Part of Advances in Neural Information Processing Systems 35 (NeurIPS 2022) Main Conference Track
Yunan Lu, Xiuyi Jia
Label distribution can provide richer information about label polysemy than logical labels in multi-label learning. There are currently two strategies including LDL (label distribution learning) and LE (label enhancement) to predict label distributions. LDL requires experts to annotate instances with label distributions and learn a predictive mapping on such a training set. LE requires experts to annotate instances with logical labels and generates label distributions from them. However, LDL requires costly annotation, and the performance of the LE is unstable.

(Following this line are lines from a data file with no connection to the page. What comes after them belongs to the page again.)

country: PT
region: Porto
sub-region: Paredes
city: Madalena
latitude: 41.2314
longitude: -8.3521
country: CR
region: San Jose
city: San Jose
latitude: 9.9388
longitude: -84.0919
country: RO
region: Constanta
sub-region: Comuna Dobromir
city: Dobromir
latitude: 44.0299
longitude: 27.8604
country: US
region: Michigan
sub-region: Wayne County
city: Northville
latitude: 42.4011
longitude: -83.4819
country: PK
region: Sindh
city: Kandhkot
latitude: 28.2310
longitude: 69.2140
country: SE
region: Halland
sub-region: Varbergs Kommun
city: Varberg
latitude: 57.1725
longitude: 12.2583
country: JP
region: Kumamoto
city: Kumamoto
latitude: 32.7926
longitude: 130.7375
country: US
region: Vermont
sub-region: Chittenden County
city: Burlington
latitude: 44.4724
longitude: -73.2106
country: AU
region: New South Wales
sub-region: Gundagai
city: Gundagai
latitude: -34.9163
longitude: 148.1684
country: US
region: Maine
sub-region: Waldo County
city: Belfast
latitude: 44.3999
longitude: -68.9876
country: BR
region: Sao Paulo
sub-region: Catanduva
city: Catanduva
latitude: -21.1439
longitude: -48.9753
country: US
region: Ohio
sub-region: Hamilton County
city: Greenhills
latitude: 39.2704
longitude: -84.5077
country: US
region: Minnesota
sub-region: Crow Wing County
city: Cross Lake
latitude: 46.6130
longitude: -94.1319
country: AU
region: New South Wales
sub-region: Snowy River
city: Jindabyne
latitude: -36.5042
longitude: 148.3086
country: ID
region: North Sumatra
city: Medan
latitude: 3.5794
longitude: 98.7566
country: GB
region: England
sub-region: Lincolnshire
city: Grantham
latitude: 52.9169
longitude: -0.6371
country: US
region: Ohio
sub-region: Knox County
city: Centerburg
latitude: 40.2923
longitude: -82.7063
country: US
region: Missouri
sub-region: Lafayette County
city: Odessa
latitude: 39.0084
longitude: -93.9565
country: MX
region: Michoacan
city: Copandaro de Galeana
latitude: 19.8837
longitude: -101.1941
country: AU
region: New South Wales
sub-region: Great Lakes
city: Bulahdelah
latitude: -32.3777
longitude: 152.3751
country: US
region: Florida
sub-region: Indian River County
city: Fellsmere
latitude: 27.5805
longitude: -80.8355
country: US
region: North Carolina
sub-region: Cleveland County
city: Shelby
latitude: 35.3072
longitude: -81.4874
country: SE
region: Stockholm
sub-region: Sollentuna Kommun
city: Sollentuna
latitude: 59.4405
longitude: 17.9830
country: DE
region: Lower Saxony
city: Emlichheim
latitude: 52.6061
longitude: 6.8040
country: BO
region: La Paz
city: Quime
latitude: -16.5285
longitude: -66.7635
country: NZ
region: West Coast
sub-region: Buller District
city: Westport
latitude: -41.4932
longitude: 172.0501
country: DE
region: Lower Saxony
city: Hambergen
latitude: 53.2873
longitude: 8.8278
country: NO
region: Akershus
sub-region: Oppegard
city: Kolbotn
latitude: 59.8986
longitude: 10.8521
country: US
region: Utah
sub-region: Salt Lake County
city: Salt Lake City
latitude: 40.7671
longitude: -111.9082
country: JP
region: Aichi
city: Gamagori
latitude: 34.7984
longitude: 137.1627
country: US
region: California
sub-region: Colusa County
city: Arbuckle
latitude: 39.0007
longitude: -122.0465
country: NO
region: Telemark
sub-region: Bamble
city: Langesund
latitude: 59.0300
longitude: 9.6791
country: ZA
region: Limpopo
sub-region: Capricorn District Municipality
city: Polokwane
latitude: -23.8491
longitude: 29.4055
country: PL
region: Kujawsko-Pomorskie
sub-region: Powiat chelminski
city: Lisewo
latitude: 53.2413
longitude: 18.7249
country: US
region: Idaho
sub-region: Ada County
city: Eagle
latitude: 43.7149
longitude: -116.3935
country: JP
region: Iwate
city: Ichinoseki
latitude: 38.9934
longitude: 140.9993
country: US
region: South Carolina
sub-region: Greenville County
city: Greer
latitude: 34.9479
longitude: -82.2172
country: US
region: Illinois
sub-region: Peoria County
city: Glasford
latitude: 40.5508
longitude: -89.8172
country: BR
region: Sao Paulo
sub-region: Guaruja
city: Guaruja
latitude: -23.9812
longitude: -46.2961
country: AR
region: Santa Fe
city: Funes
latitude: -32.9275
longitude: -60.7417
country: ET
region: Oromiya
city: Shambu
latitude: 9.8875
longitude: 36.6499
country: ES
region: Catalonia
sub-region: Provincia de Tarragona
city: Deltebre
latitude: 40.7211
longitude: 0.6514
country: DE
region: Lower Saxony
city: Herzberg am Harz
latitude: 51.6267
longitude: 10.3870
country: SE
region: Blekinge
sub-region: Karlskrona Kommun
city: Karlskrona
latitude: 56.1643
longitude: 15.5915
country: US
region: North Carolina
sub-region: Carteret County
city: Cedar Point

In this paper, we study the problem of predicting label distribution from multi-label ranking which is a compromise w.r.t. annotation cost but has good guarantees for performance. On the one hand, we theoretically investigate the relation between multi-label ranking and label distribution. We define the notion of EAE (expected approximation error) to quantify the quality of an annotation, give the bounds of EAE for multi-label ranking, and derive the optimal range of label distribution corresponding to a particular multi-label ranking. On the other hand, we propose a framework of label distribution predicting from multi-label ranking via conditional Dirichlet mixtures. This framework integrates the processes of recovering and learning label distributions end-to-end and allows us to easily encode our knowledge about current tasks by a scoring function. Finally, we implement extensive experiments to validate our proposal.